Can't see the trailer. What's it about? Does the SFX look good?


----------



## Moonbat (Aug 1, 2011)

wow! that looks good. I'm not a huge fan of WWII (is it WWII?) films or even a big fan of planes, but that got me going.

I think, from seeing the trailer, that it is about a group of black fighter pilots being used to protect bombers in WWII, looks like a rousing anti-racism movie with plenty of CGI dogfighting and explosions.  Looks really good though.


----------



## The Ace (Aug 1, 2011)

I love it, "Inspired by true events."

This is one h*ll of a story (the Tuskegee Airmen) and has already been done quite well, now Hollywood's playing fast and loose with _American _history.

The facts;

The US didn't believe Blacks were intellectually capable of becoming fighter pilots, but many volunteered.

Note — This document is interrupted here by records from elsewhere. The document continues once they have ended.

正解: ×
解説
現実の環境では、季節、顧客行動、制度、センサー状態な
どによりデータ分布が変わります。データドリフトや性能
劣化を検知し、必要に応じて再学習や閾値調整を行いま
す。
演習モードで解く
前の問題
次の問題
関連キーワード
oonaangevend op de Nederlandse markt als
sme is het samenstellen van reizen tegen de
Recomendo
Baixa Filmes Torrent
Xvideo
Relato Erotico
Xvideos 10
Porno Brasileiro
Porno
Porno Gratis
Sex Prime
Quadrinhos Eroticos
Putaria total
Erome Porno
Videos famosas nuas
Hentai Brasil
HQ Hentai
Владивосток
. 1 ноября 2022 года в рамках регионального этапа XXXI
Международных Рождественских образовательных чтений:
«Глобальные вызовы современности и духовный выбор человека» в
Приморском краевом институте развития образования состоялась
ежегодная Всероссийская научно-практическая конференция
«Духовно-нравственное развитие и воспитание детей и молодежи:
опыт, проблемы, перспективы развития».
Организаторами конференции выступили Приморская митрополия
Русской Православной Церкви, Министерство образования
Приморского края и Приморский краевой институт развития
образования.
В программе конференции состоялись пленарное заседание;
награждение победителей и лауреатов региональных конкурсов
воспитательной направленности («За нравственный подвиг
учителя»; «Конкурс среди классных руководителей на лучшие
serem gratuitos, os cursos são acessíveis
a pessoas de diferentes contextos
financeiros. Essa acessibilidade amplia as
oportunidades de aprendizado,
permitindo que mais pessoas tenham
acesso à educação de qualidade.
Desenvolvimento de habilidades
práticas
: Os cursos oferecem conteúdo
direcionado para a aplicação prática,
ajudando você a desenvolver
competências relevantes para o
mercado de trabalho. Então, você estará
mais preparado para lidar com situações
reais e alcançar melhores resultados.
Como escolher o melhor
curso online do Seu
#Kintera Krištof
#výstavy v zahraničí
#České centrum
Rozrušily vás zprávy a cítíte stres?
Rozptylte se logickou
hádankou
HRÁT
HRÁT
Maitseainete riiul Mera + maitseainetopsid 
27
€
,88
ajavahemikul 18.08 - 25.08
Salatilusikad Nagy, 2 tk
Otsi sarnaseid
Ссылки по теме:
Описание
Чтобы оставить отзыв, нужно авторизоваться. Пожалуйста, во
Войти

Tuskegee AFB was set up to reinforce this by setting up a training regime so rigorous that trainees were expected to, 'Wash out.' Only Blacks were sent there.

The result was the 332nd Fighter Group, the only all-Black fighter formation in the USAAF.  Distinguished by the red-painted tails of their aircraft, it was their  proud boast that they never lost a bomber while on escort duty (an alternative figure of 25 bomber losses over 200+ missions is still very impressive, by anybody's standards).


----------



## Moonbat (Aug 1, 2011)

It sounds like, in their efforts to ensure no black became pilots, that they actually got a small group of pilots that were better than their white equivalents by virtue of a harder training regime, therefore making a case that white pilots were not good enough.


----------



## Starbeast (Aug 2, 2011)

Tuskegee Airman Tribute


----------



## Starbeast (Dec 11, 2011)

*Red Tails* will be released in January, I can hardly wait!  It's almost here!


----------